The measure is expected to pass. The House approved a procedural motion yesterday along party lines setting up Thursday’s vote; that procedural vote may not be reflective of the final vote tally. Rep. Nancy Mace (R-SC) has said she intends to vote against removing Omar, and some Democratic critics of Omar are still publicly undecided. Rep. Ken Buck (R-CO), who previously opposed removing Omar, now plans to vote “yes,” according to The Washington Post, following promises that Republicans would make it more difficult to remove members from committees moving forward.

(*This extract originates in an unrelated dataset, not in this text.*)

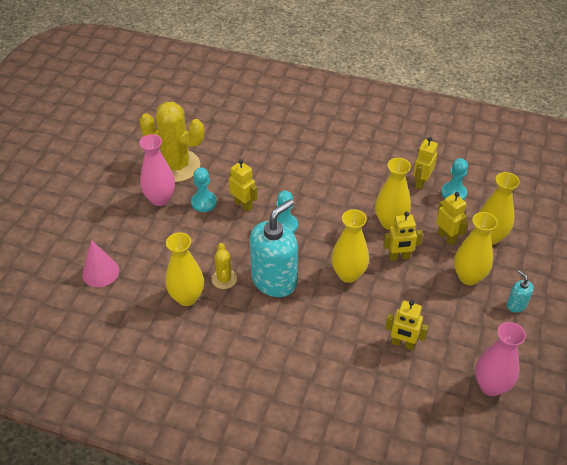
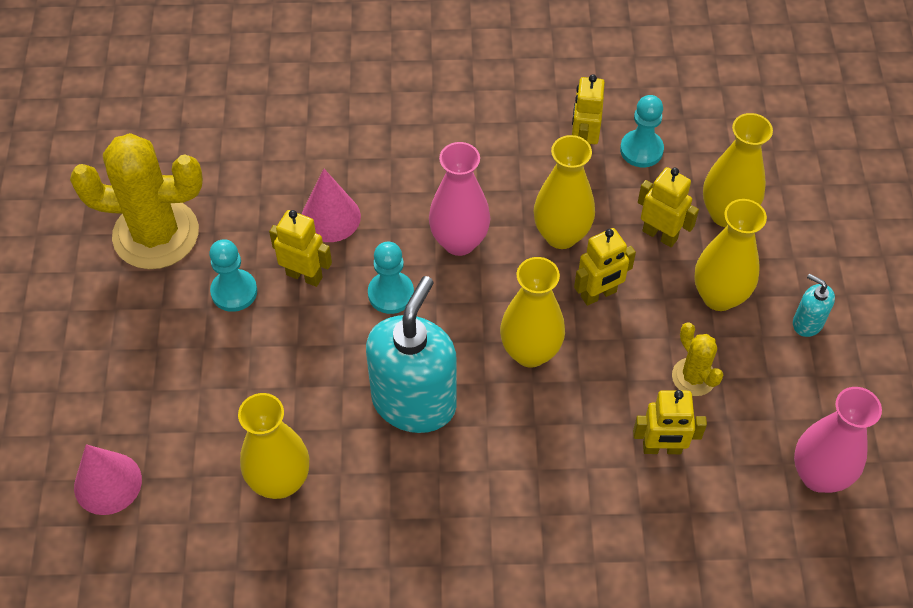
camera: 20 degrees left, 10 degrees up
(160, 199) = (153, 308): pink vase -> pink vase (459, 241)
(224, 279) = (329, 426): yellow cactus -> yellow cactus (693, 377)
(269, 181) = (330, 217): none -> pink cone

When the resolution on Omar comes to the floor, it won’t bear the name of House Speaker Kevin McCarthy (R-CA) or other leading Republicans who’ve pushed the measure for years, but rather that of Rep. Max Miller (R-OH), a Jewish member who entered the House less than a month ago.
Omar’s “track record of her consistent rhetoric and behavior toward the Jewish people,” Miller told Jewish Insider yesterday, “are very detrimental to not only our country, but the entire world.” Given the Foreign Affairs Committee’s global profile and extensive foreign travel, “she, in essence, is an ambassador for every single American inside the United States of America,” Miller argued.
He also tied his involvement with the resolution to his own Jewish heritage, telling JI, “I’d like to know what she’s learned about the Jewish people and the strife that we’ve continued to have into this day in modern history, when we just faced a genocide in the 30s and 40s. We are continuously persecuted non-stop by individuals like her.”
“As someone who is very Jewish and very connected to the Jewish community, I cannot sit idly by,” Miller continued, “and watch someone spew this type of rhetoric who wants to sit on Foreign Affairs, and has already said nasty things about Israel, when it’s already a tenuous situation and has been in the Middle East since [Israel’s] inception.”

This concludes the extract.